Notes: When a computer includes multiple cache memories on the path from CPU to memory, the L1 cache is closest to the CPU, while the L2 cache is closer to memory. The L1 cache may be split into an I cache (code) and a D cache (data). Self-modifying code stores data in RAM and then executes it, for example, loading a program and then jumping to it.
a) If the MMU sits between the L1 and L2 caches on the way to memory, which cache does the C bit in the page table entry naturally disable, and what is awkward about having the C bit operate on the other cache. (1 point)

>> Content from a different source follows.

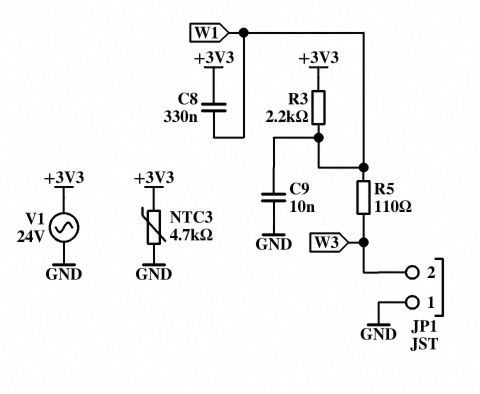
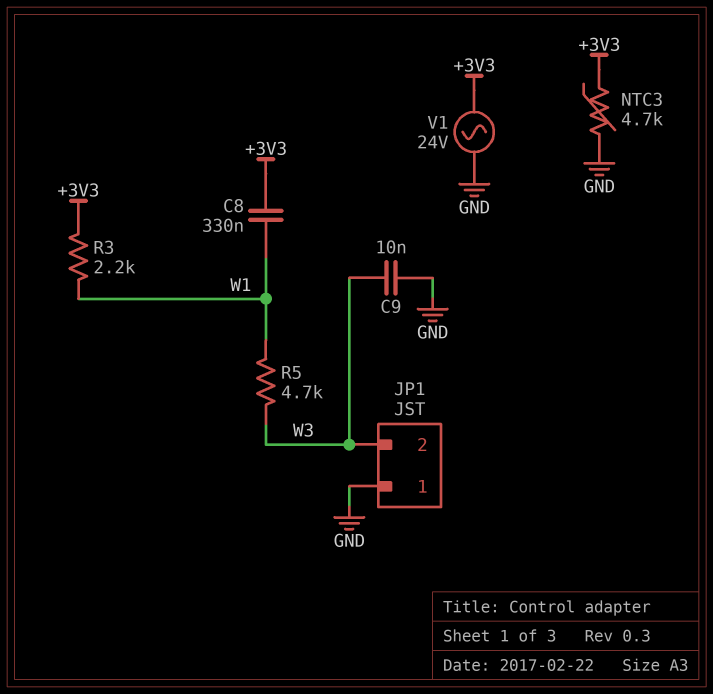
C9: 10nF (GND, W1) -> 10nF (GND, W3)
R5: 110 (W1, W3) -> 4.7k (W1, W3)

The MMU does not even know there is an L1 cache, and the L1 cache could be so fast that it finishes its operation before the MMU can react. In contrast, it would be easy for the MMU to send, with the physical address, an extra bit saying "do cache" or "don't cache", depending on the C-bit from the page table.
4 did well, 2 gave backward anwers with reasons that made enough sense to earn partial credit, and 3 gave partial explanations that earned partial credit. 11 gave answers that made no sense, touching on irrelevant issues such as the distinction between I and D cache.

b) If I cache and D cache are distinct, what must self-modifying code do before executing the code that was just modified? (1 point)

Flush (invalidate all entries in) the I cache.
3 did well here, 3 more gave answers that made enough sense to earn partial credit. 12 gave answers with no obviou connection to the problem or that were evidence of significant misunderstanding.